7/10
Not the director's best effort
15 May 2021
Radu Jude has become the enfant terrible of Romanian film since he won the director's Silver Bear for "Aferim" (2015), a Western of sorts which was indeed highly innovative and poignantly satirical. He has become a preacher of social criticism, lashing out against Romanian antisemitism, xenophobia, nationalist tendencies and now misogyny. This film won the Golden Bear, as did the equally provocative and experimental "Touch me not" by Adina Pintilie in 2018. Pintilie was part of the jury which awarded the prize, adding to the controversy of crowning a film made on EU film fund money that very few Romanians would be willing to see. Jude isn't wrong with his observations - he just presents them in a deliberately awkward fashion, practically forcing the viewer into a hostile reaction.

Splitting the film in three different chapters doesn't help. In the first installment - after an explicit private sex tape-, we see the main character shopping in CoVid-struck Bucharest and mentioning on the phone that the sex tape has been leaked, for which she has been called to a PTA meeting that night. There isn't any narrative purpose, all we see is construction sites, ads, SUV drivers losing their temper. Then follows an equally pointless dictionary of sorts, with situational shots Jude deems representative of Romanian society. At last, the story resumes with the PTA meeting, where the woman is heavily accused of debauchery and corruption of youth, but steadfastly defends herself. Ultimately there are three increasingly bizarre conclusions.

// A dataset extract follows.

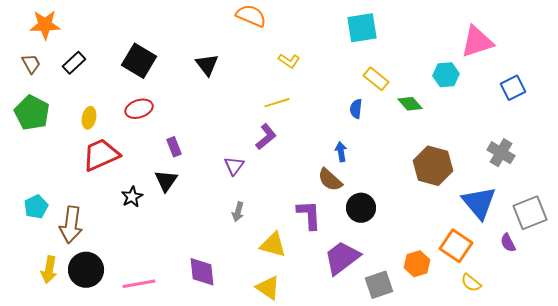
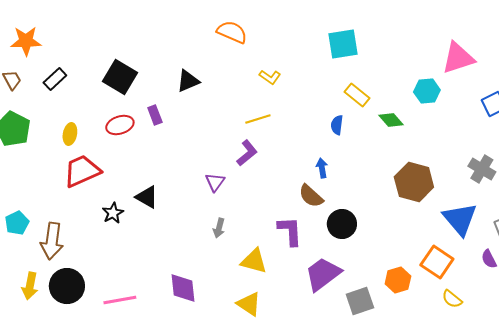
black triangle: (207, 65) -> (188, 81), turned 45
purple rectangle: (174, 147) -> (155, 115), moved
black triangle: (166, 181) -> (147, 197), turned -35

As you can see from the description, this is a film that almost asks you not to watch it, which is a shame because some of its statements are truly impressive. For instance, in the "dictionary" the term "aborigeni" is translated as "persons of little worth who burden the soil of newly discovered countries"- ouch, bull's eye. There is shocking cell phone footage of a Romani woman hit by a bus driver with a cane to prevent her from boarding, a shocking reminder how real racist hatred still is in my homeland. And during the PTA confrontation, a parent apologizes for a racist slur against gypsies to a present African, who replies "it's OK, I know I'm not meant". These hard and important jabs are however drowned in a sea of obscenities. Like to many cooks spoil the soup, too many issues spoil this film.